Chennai: In early March, a metro train which was to reach CMBT from the airport via Alandur took the wrong track and continued to proceed towards Guindy. This did not just cause undue delay, but also created panic among passengers in the train. To ensure it doesn’t happen again, CMRL is rewriting its signalling software to remove certain automatic features that run in case of signal interruptions, and instead allow train operators to manually control trains while switching between corridors.
A metro rail official said the incident where the train proceeded in the wrong route was due to a momentary communication interruption between automatic train scheduling system and interlocking system, which will allow the train to automatically shift between two corridors through a loop line. Interlocking systems prevent trains from conflicting movements in major junctions and crossovers where there are multiple tracks.

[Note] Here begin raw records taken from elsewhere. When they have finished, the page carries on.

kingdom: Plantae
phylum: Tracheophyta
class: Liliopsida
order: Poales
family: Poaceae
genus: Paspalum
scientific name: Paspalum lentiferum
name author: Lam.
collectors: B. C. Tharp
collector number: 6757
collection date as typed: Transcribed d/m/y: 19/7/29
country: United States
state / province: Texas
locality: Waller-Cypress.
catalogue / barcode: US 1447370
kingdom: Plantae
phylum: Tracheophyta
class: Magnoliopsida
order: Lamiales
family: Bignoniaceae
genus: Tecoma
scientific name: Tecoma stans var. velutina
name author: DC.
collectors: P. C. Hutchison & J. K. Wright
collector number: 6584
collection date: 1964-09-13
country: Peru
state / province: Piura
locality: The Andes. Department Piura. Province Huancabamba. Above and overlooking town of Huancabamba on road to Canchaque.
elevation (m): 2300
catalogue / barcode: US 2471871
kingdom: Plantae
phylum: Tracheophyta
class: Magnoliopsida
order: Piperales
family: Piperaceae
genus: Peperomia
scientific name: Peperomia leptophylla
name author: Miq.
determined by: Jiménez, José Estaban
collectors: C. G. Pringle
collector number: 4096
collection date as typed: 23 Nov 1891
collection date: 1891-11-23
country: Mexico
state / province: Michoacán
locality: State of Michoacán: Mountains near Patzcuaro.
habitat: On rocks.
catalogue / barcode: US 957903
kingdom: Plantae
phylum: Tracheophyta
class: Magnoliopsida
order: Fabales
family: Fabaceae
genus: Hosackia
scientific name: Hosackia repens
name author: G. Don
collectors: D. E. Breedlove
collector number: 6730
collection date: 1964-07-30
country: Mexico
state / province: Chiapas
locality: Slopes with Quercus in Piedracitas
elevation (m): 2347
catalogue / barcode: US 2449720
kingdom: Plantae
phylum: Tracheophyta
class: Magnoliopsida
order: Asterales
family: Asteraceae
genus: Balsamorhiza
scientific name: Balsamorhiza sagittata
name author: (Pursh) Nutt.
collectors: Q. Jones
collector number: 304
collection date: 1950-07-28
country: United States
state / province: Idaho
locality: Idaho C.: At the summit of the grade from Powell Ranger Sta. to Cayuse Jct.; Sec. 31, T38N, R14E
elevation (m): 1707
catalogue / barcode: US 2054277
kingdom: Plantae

Since there was a communication loss, an inbuilt safety feature in the signalling software called automatic route calling was activated which directed the train to take the same corridor instead of using the loop line to switch to another corridor. Normally, during an inter-corridor service, a train from airport metro will take the loop line as it nears Alandur station before taking a diversion to proceed towards Ekkattuthangal. Officials said this process happens automatically through the signalling system.
“The automatic route calling is an inbuilt safety feature to direct the train on the same corridor and not take any diversion on loop lines during signal interruptions. Since people fear this to be unsafe, we have asked Siemens, who made our signalling software to rewrite our software and remove this feature, so our train operators will look at the signal and operate manually between corridors when needed,” a senior metro rail official said. “Removing this feature may cause delay in train operations when manually switching, but the decision was made to alleviate any fear among the public. This feature is there in most metros, but we don’t come across such issues because majority of metros do not operate inter-corridor services,” the official said.
There were also delays in the arrival of trains at many stations a few days after train services were launched on the 9km phase-1 extension line from Washermenpet to Wimco Nagar. Engineers found that a portion of the ‘automatic train scheduling software’, which enables metro trains to automatically run according to daily schedule, was missing. Routes for the trains to operate were set manually causing glitches and delays. “There was also a mismatch in information in the software that led to the emergency brakes getting applied automatically in two or three spots along our routes. So we operated trains manually with basic signalling software. We updated the software and fixed the glitch,” he said.